Irish Life and British Land are to swop shareholdings in two of Dublin's largest shopping centres, St Stephen's Green and the ILAC centre. In one of the most unusual property deals in recent years, Irish Life is set to acquire an equity stake of more than 70 per cent in St Stephen's Green and in return, will be handing over 40 per cent of the ILAC centre to British Land.
As part of the transaction, which is still under intense negotiation, Irish Life will pay more than £50 million (€63.5m) to the British company. British Land's decision to surrender control of St Stephen's Green will come as a surprise, given that the well-located centre has a book value of about £150 million (€190.5m) and is producing a rent roll of £8 million (€10m).
However, with no scope to provide additional shopping space there, the company will be switching its attention to the ILAC in the expectation that its value will rise significantly once it is enlarged over the next few years. An Bord Pleanala has endorsed a plan to increase the retail space by 40 per cent. This will increase the size from 220,000 to 320,000 sq ft, making it bigger than the Jervis Centre.
A revised planning application is due to be lodged in the coming months to allow Dunnes Store to link its Henry Street store, currently being redeveloped, into the ILAC centre, where Dunnes is due to trade out of a new flagship store of 120,000 sq ft on three levels.
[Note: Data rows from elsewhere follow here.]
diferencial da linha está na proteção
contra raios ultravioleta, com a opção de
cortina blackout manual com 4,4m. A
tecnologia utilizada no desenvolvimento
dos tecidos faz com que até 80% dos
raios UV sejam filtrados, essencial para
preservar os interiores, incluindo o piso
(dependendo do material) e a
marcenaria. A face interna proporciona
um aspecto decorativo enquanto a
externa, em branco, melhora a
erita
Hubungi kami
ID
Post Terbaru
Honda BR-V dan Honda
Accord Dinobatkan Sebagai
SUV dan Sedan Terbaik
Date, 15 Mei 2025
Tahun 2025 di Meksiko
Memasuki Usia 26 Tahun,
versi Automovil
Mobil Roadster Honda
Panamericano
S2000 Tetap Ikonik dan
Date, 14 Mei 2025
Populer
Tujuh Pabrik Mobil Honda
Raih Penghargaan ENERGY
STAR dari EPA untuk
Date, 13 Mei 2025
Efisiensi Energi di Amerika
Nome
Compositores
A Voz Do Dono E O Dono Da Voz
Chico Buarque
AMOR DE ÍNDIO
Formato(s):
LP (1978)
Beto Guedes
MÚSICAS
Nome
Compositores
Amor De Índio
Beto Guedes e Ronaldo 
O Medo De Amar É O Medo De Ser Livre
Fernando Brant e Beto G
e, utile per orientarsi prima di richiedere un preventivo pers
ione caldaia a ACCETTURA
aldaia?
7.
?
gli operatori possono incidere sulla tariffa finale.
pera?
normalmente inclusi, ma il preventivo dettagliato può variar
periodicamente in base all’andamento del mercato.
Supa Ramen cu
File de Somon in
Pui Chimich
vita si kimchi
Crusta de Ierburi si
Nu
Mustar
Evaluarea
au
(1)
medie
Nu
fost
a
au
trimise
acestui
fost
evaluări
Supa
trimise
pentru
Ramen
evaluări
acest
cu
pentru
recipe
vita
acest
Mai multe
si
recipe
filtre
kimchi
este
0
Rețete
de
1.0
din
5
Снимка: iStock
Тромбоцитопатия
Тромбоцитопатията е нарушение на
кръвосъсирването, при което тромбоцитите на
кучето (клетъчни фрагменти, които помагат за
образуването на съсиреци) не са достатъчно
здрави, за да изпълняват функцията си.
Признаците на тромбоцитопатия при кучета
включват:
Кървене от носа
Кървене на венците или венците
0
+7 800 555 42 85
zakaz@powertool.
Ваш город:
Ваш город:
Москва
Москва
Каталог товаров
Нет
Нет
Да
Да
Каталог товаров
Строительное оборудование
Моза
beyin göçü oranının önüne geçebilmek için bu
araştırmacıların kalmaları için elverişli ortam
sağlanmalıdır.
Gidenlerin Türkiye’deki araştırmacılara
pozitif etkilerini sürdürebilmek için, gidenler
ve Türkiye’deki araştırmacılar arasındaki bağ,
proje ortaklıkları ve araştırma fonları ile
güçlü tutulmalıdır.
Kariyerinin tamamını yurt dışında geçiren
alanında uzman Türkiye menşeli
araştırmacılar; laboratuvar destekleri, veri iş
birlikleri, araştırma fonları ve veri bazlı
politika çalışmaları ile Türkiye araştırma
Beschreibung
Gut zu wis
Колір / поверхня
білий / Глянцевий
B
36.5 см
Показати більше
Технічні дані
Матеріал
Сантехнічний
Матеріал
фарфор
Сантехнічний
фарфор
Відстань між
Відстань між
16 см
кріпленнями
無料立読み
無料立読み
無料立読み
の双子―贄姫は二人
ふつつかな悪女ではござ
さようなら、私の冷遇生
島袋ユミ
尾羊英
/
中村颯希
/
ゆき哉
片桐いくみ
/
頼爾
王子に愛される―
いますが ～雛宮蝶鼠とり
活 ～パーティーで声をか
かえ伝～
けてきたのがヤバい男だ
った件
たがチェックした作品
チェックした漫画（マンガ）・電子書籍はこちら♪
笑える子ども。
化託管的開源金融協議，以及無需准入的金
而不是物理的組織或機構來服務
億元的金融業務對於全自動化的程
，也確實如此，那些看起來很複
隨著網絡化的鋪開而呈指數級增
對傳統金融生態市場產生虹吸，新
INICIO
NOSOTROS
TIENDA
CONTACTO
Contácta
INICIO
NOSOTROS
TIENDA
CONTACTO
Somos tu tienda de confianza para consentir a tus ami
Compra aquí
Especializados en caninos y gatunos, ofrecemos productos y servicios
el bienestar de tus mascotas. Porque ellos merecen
British Land's move to acquire a 40 per cent holding in the ILAC centre will not be the only change of ownership. Irish Life looks set to end up with the same 40 per cent shareholding as British Land if there is a successful outcome to negotiations to sell the remaining 20 per cent equity stake to the ESB Superannuation Fund. The selling price is likely to be in the general region of £20 million (€25.4m).
The ILAC's valuation of just under £100 million (€127m) is based on a rent roll of £3 million (€3.8m) and the development potential in Dublin's busiest shopping area. Much of the additional retail space to be provided will be on a first-floor gallery, which will run along the central mall. The entire Moore Street mall is to be redeveloped to include the new Dunnes store. The Central Library will be relocated to the corner of Moore Street and Parnell Street. If the deal proceeds with the ESB fund, the £20 million (€25.4m) it pays will go a long way to cover the cost of upgrading and enlarging the 20-year-old centre.
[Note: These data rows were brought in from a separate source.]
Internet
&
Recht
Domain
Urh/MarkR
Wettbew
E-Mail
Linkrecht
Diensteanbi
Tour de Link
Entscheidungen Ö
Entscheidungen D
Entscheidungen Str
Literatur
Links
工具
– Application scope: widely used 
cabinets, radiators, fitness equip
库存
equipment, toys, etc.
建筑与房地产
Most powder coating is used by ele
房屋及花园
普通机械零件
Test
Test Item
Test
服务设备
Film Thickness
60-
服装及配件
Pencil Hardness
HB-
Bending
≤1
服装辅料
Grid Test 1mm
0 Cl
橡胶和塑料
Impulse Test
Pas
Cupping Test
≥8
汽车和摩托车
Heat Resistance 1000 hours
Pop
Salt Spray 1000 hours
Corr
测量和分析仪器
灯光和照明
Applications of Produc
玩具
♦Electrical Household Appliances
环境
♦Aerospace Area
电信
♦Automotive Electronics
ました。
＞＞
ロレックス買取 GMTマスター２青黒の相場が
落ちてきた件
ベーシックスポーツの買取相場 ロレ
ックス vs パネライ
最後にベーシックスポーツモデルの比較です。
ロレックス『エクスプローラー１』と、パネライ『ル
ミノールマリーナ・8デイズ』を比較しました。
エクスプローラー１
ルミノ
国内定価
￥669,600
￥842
Apart from the additional rental income that will come from the new retail space created in the ILAC centre, the owners can expect a significant growth in rents when the next review takes place. Zone A rents in the ILAC are currently around £115 (€146) per sq ft, a long way behind the general rate of £250 (€317) per sq ft which applies to much of Henry Street.
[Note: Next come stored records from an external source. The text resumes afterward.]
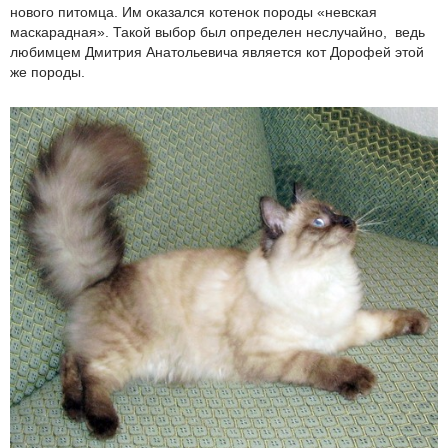
нового питомца. Им оказался котенок породы «невская
маскарадная». Такой выбор был определен неслучайно, ведь
любимцем Дмитрия Анатольевича является кот Дорофей этой
же породы.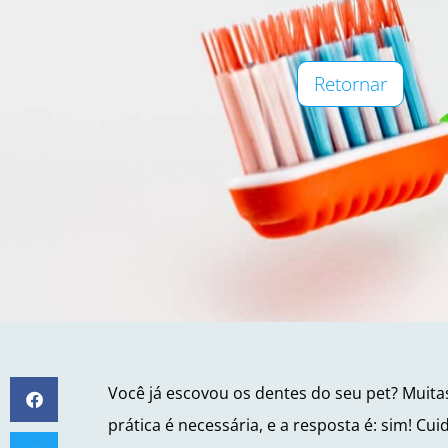
Retornar
Você já escovou os dentes do seu pet? Muit
prática é necessária, e a resposta é: sim! Cu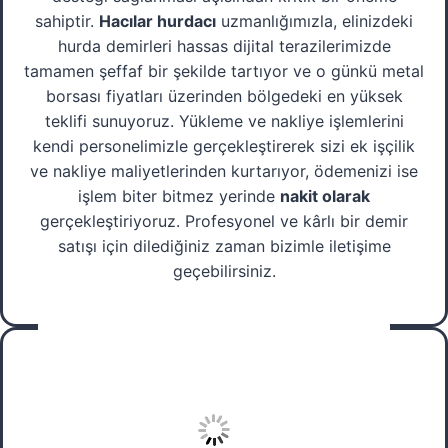
sahiptir.
Hacılar hurdacı
uzmanlığımızla, elinizdeki
hurda demirleri hassas dijital terazilerimizde
tamamen şeffaf bir şekilde tartıyor ve o günkü metal
borsası fiyatları üzerinden bölgedeki en yüksek
teklifi sunuyoruz. Yükleme ve nakliye işlemlerini
kendi personelimizle gerçekleştirerek sizi ek işçilik
ve nakliye maliyetlerinden kurtarıyor, ödemenizi ise
işlem biter bitmez yerinde
nakit olarak
gerçekleştiriyoruz. Profesyonel ve kârlı bir demir
satışı için dilediğiniz zaman bizimle iletişime
geçebilirsiniz.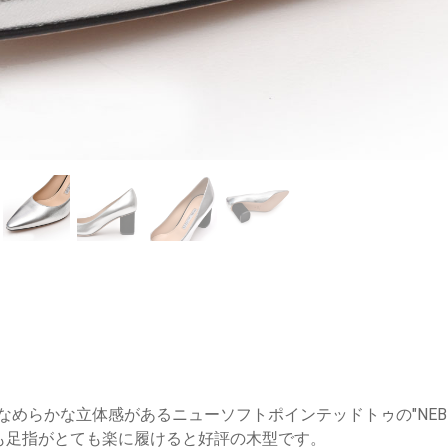
く、なめらかな立体感があるニューソフトポインテッドトゥの"NEBI
も足指がとても楽に履けると好評の木型です。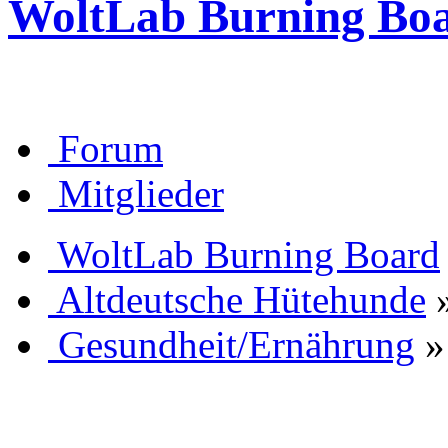
WoltLab Burning Bo
Forum
Mitglieder
WoltLab Burning Board
Altdeutsche Hütehunde
Gesundheit/Ernährung
»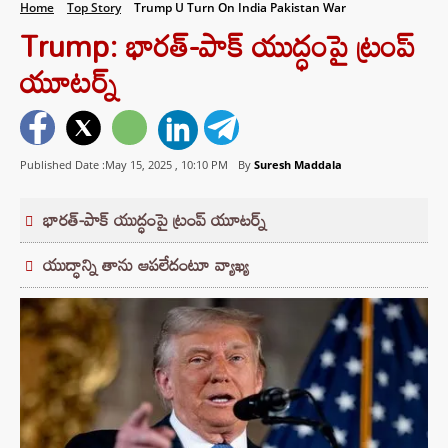
Home
Top Story
Trump U Turn On India Pakistan War
Trump: భారత్-పాక్ యుద్ధంపై ట్రంప్
యూటర్న్
Published Date :May 15, 2025 ,
10:10 PM
By
Suresh Maddala
భారత్-పాక్ యుద్ధంపై ట్రంప్ యూటర్న్
యుద్ధాన్ని తాను ఆపలేదంటూ వ్యాఖ్య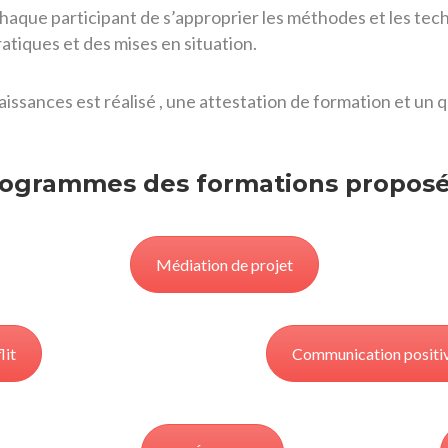
que participant de s’approprier les méthodes et les techn
atiques et des mises en situation.
aissances est réalisé , une attestation de formation et un 
ogrammes des formations propos
Médiation de projet
lit
Communication positive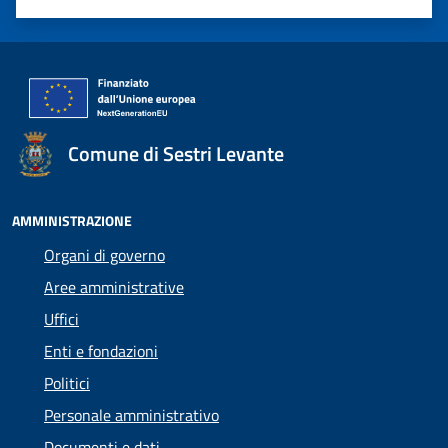
Valuta 1 stelle su 5
Valuta 2 stelle su 5
Valuta 3 stelle su 5
Valuta 4 stelle su 5
Valuta 5 stelle su 5
Comune di Sestri Levante
AMMINISTRAZIONE
Organi di governo
Aree amministrative
Uffici
Enti e fondazioni
Politici
Personale amministrativo
Documenti e dati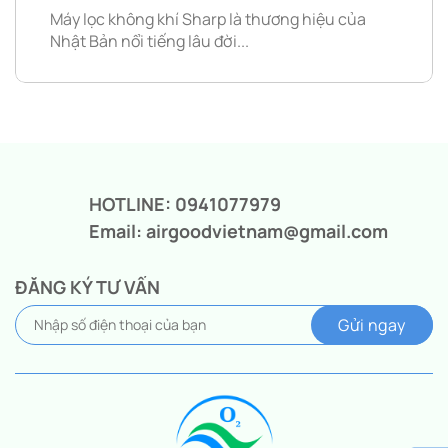
Máy lọc không khí Sharp là thương hiệu của
Nhật Bản nổi tiếng lâu đời...
HOTLINE: 0941077979
Email: airgoodvietnam@gmail.com
ĐĂNG KÝ TƯ VẤN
The joint owners can also expect a sizeable growth in rents in the 300,000 sq ft St Stephen's Green centre where Zone A rents are still only around £130 (€165) per sq ft - about half the rate for Grafton Street. Irish Life's final round of negotiations with British Land is the fulfilment of a long term plan by the assurance company to exchange equity stakes in the two city centre shopping centres.
The idea was first floated almost eight years ago by Irish Life because the ILAC accounted for too large a proportion of its property portfolio. However, British Land refused to budge because of the opportunities to add some additional space on the Green and possibly because it believed it might enlarge on an adjoining vacant site owned by the Doyle family. That site is finally to be developed for offices and retail by the Doyles.
Like other property companies on the stock market, British Land has suffered because its shares have been trading at a substantial discount to net assets. Last autumn the company reduced its gearing in London and in Ireland, where it recently sold the BT2 store on Grafton Street for £17 million (€21.6m), and two buildings on Patrick Street in Cork for £6 million (€7.6m), all to Irish Life.